Pro Tip: This architecture also scales beautifully. If 100 items per week becomes 10,000 items per hour, you don't rewrite the logic. You just deploy more worker instances (e.g., app-worker-02, app-worker-03, etc.) to burn through the queue faster.

Solution 3: The 'Nuclear' Option (The "Direct-to-DB" Method)

I'm almost hesitant to mention this one. This is the "break glass in case of fire" option for massive, one-off data migrations. The idea is to bypass your application's API and logic layers entirely and load the data directly into the database.

Most databases have hyper-optimized bulk-loading tools. For PostgreSQL, a database we use heavily, the command is \copy. You format your data into a perfect CSV or TSV file that exactly matches the target table's structure, ssh into a box that has access to the database (like an app server), and run:

psql -h prod-db-01 -U data_importer -d main_app -c "\copy products (id, name, description, created_at) FROM 'clean_data.csv' WITH (FORMAT CSV, HEADER);"

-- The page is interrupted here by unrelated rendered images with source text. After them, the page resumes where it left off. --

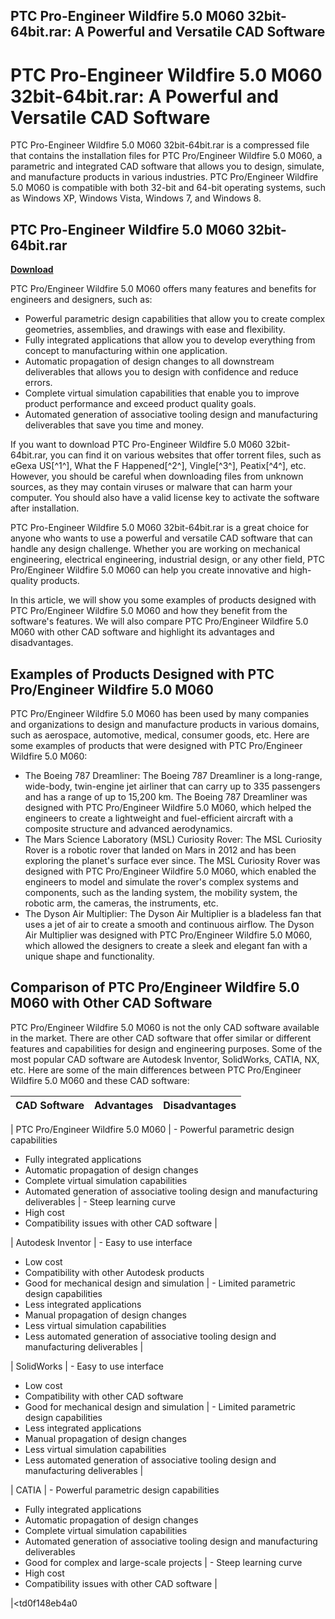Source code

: ## PTC Pro-Engineer Wildfire 5.0 M060 32bit-64bit.rar: A Powerful and Versatile CAD Software

  
# PTC Pro-Engineer Wildfire 5.0 M060 32bit-64bit.rar: A Powerful and Versatile CAD Software
 
PTC Pro-Engineer Wildfire 5.0 M060 32bit-64bit.rar is a compressed file that contains the installation files for PTC Pro/Engineer Wildfire 5.0 M060, a parametric and integrated CAD software that allows you to design, simulate, and manufacture products in various industries. PTC Pro/Engineer Wildfire 5.0 M060 is compatible with both 32-bit and 64-bit operating systems, such as Windows XP, Windows Vista, Windows 7, and Windows 8.
 
## PTC Pro-Engineer Wildfire 5.0 M060 32bit-64bit.rar


[**Download**](https://kolbgerttechan.blogspot.com/?l=2tL7bG)

 
PTC Pro/Engineer Wildfire 5.0 M060 offers many features and benefits for engineers and designers, such as:
 
- Powerful parametric design capabilities that allow you to create complex geometries, assemblies, and drawings with ease and flexibility.
- Fully integrated applications that allow you to develop everything from concept to manufacturing within one application.
- Automatic propagation of design changes to all downstream deliverables that allows you to design with confidence and reduce errors.
- Complete virtual simulation capabilities that enable you to improve product performance and exceed product quality goals.
- Automated generation of associative tooling design and manufacturing deliverables that save you time and money.

If you want to download PTC Pro-Engineer Wildfire 5.0 M060 32bit-64bit.rar, you can find it on various websites that offer torrent files, such as eGexa US[^1^], What the F Happened[^2^], Vingle[^3^], Peatix[^4^], etc. However, you should be careful when downloading files from unknown sources, as they may contain viruses or malware that can harm your computer. You should also have a valid license key to activate the software after installation.
 
PTC Pro-Engineer Wildfire 5.0 M060 32bit-64bit.rar is a great choice for anyone who wants to use a powerful and versatile CAD software that can handle any design challenge. Whether you are working on mechanical engineering, electrical engineering, industrial design, or any other field, PTC Pro/Engineer Wildfire 5.0 M060 can help you create innovative and high-quality products.
  
In this article, we will show you some examples of products designed with PTC Pro/Engineer Wildfire 5.0 M060 and how they benefit from the software's features. We will also compare PTC Pro/Engineer Wildfire 5.0 M060 with other CAD software and highlight its advantages and disadvantages.
 
## Examples of Products Designed with PTC Pro/Engineer Wildfire 5.0 M060
 
PTC Pro/Engineer Wildfire 5.0 M060 has been used by many companies and organizations to design and manufacture products in various domains, such as aerospace, automotive, medical, consumer goods, etc. Here are some examples of products that were designed with PTC Pro/Engineer Wildfire 5.0 M060:

- The Boeing 787 Dreamliner: The Boeing 787 Dreamliner is a long-range, wide-body, twin-engine jet airliner that can carry up to 335 passengers and has a range of up to 15,200 km. The Boeing 787 Dreamliner was designed with PTC Pro/Engineer Wildfire 5.0 M060, which helped the engineers to create a lightweight and fuel-efficient aircraft with a composite structure and advanced aerodynamics.
- The Mars Science Laboratory (MSL) Curiosity Rover: The MSL Curiosity Rover is a robotic rover that landed on Mars in 2012 and has been exploring the planet's surface ever since. The MSL Curiosity Rover was designed with PTC Pro/Engineer Wildfire 5.0 M060, which enabled the engineers to model and simulate the rover's complex systems and components, such as the landing system, the mobility system, the robotic arm, the cameras, the instruments, etc.
- The Dyson Air Multiplier: The Dyson Air Multiplier is a bladeless fan that uses a jet of air to create a smooth and continuous airflow. The Dyson Air Multiplier was designed with PTC Pro/Engineer Wildfire 5.0 M060, which allowed the designers to create a sleek and elegant fan with a unique shape and functionality.

## Comparison of PTC Pro/Engineer Wildfire 5.0 M060 with Other CAD Software
 
PTC Pro/Engineer Wildfire 5.0 M060 is not the only CAD software available in the market. There are other CAD software that offer similar or different features and capabilities for design and engineering purposes. Some of the most popular CAD software are Autodesk Inventor, SolidWorks, CATIA, NX, etc. Here are some of the main differences between PTC Pro/Engineer Wildfire 5.0 M060 and these CAD software:

| CAD Software | Advantages | Disadvantages |
| --- | --- | --- |

| PTC Pro/Engineer Wildfire 5.0 M060 | - Powerful parametric design capabilities
- Fully integrated applications
- Automatic propagation of design changes
- Complete virtual simulation capabilities
- Automated generation of associative tooling design and manufacturing deliverables | - Steep learning curve
- High cost
- Compatibility issues with other CAD software |

| Autodesk Inventor | - Easy to use interface
- Low cost
- Compatibility with other Autodesk products
- Good for mechanical design and simulation | - Limited parametric design capabilities
- Less integrated applications
- Manual propagation of design changes
- Less virtual simulation capabilities
- Less automated generation of associative tooling design and manufacturing deliverables |

| SolidWorks | - Easy to use interface
- Low cost
- Compatibility with other CAD software
- Good for mechanical design and simulation | - Limited parametric design capabilities
- Less integrated applications
- Manual propagation of design changes
- Less virtual simulation capabilities
- Less automated generation of associative tooling design and manufacturing deliverables |

| CATIA | - Powerful parametric design capabilities
- Fully integrated applications
- Automatic propagation of design changes
- Complete virtual simulation capabilities
- Automated generation of associative tooling design and manufacturing deliverables
- Good for complex and large-scale projects | - Steep learning curve
- High cost
- Compatibility issues with other CAD software |

|<td0f148eb4a0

This is breathtakingly fast. It can load millions of rows in minutes. But it is incredibly dangerous.

WARNING: This method bypasses every single piece of business logic, validation, and data transformation in your application. If your CSV has bad data, you are putting bad data directly into prod-db-01. There is no undo button. You only do this when you are 1000% certain of your data quality and the consequences.

Which One Should You Choose?

As with everything in engineering, the answer is "it depends." To make it simple, here's how I decide:

Method	Best For	Complexity	Reliability
1. The Quick Fix	Weekly, non-critical tasks run by a human.	Low	Low-Medium
2. The Permanent Fix	Automated, business-critical, high-volume workflows.	High	Very High
3. The 'Nuclear' Option	One-off, massive data migrations under expert supervision.	Medium	Depends entirely on you.

For someone listing vintage items weekly, start with the "Quick Fix." It will save you from the most common headaches. As your business grows and the cost of failure becomes higher, you'll have a clear path to investing in a proper job queue system. Just promise me you'll stay away from the nuclear option until you absolutely have to.